Tanpa banyak pikir, Ravindra segera mengangkat tubuh Agnia untuk dibawanya ke klinik terdekat. Kondisinya memang terlihat tidak baik-baik saja, terutama wajahnya yang sangat pucat bagai sedang berpuasa. Seolah tak merasa sakit, Ravindra tak menghiraukan lukanya, malah ikut syok dengan keadaan wanita itu.
Selama perjalanan, Ravindra mengatakan tak tahu menahu perihal Agnia yang menghampiri kamarnya. Ia pun dengan tegas menyangkal tuduhan, bahwa kekesalannya bukan tertuju pada wanita itu. Namun, ia juga tidak bisa menjelaskan masalah yang sedang menimpanya saat ini.
Bukan hanya Agnia yang ditangani petugas medis, tapi Ravindra juga. Untuk apalagi jika bukan mengobati lukanya yang parah? Selain sayatan-sayatan yang disebabkan kaca, serpihan-serpihan kaca itu juga tampak menancap hingga terbenam di dalam daging tangannya.
Sejak datang ke klinik Ravindra hanya diam, tidak ada sepatah kata pun yang terucap. Bahkan saat tangannya ditangani dokter, ia tetap tak berekspresi seolah tidak ada rasa sakit. Semua yang ada pada dirinya seolah mati rasa, tidak ada reaksi. Pikirannya terus berputar pada suatu hal.
“Rav, kamu lagi masalah?” tanya Tari lembut, mengusap punggung Ravindra yang sedang duduk di ruang tunggu. “Mama tau, Mama emang gak berhak buat campuri urusan kamu. Tapi, Mama minta kamu buat gak marah-marah di rumah. Kamu lihat sendiri 'kan kondisi Nia? Mirza bilang, Nia punya trauma sama kekerasan.”
“Maaf.” Hanya satu kata itu yang Ravindra ucapkan tanpa minat.
“Sebesar apa pun masalah kamu, serumit apa pun itu, jangan dilampiaskan ke barang-barang, apalagi ke diri kamu sendiri.” Tari menunjuk tangan Ravindra yang terluka.
“Gimana kondisi Nia?” Ravindra lebih mengkhawatirkan kondisi wanita itu.
“Dokter bilang Nia cuma syok. Semoga dia cepat sadar,” jawab Tari apa adanya. “Kamu pulang duluan aja, Rav.
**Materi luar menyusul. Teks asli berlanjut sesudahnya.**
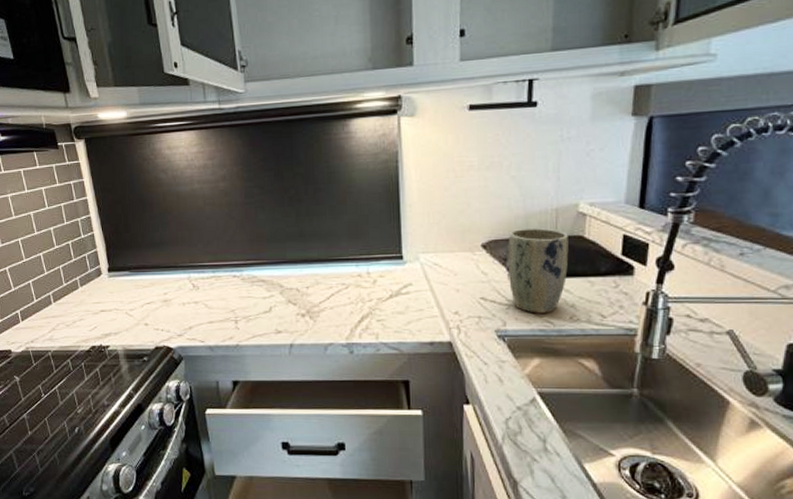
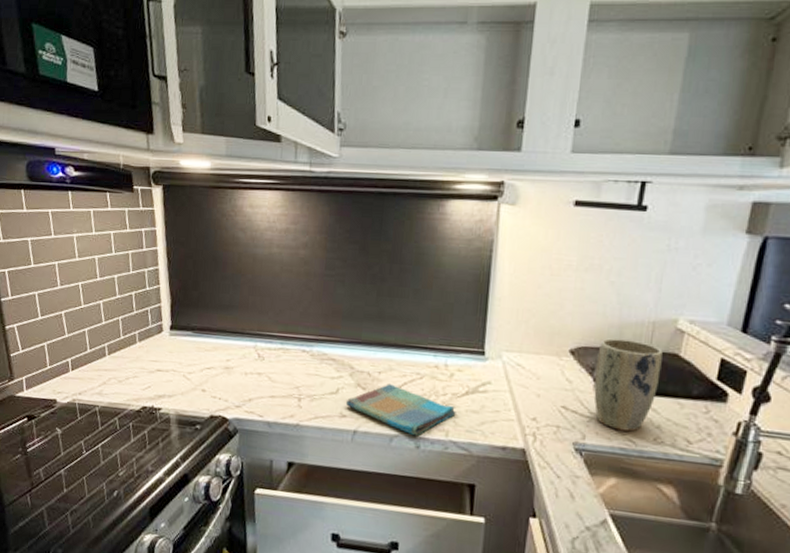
dish towel: none [279,297,383,342] -> present [345,384,456,436]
Istirahat di kamar Mirza atau kamar tamu. Kamar kamu biar dibersihin dulu.”
“Aku ada urusan penting dulu, Ma.” Ravindra beranjak dari duduknya.
“Jam segini?” Tari sedikit keberatan, khawatir akan suatu hal. “Rav, Mama mohon, tenangin diri kamu. Sekarang pulang aja, jangan ke mana-mana. Kamu juga jangan banyak pikiran.”
“Aku mau ke rumah Ferdi.” Ravindra yakin, ibunya pasti mengira ia akan mabuk-mabukan.
Tari tak bisa mencegah lagi, membiarkan Ravindra meninggalkan klinik tersebut. Pria yang mendadak frustasi itu segera malakukan perjalanan menuju rumah Ferdi. Ferdi bukan hanya sepupu baginya, tapi juga sahabat. Dia harus tahu masalah yang sedang Ravindra hadapi saat ini.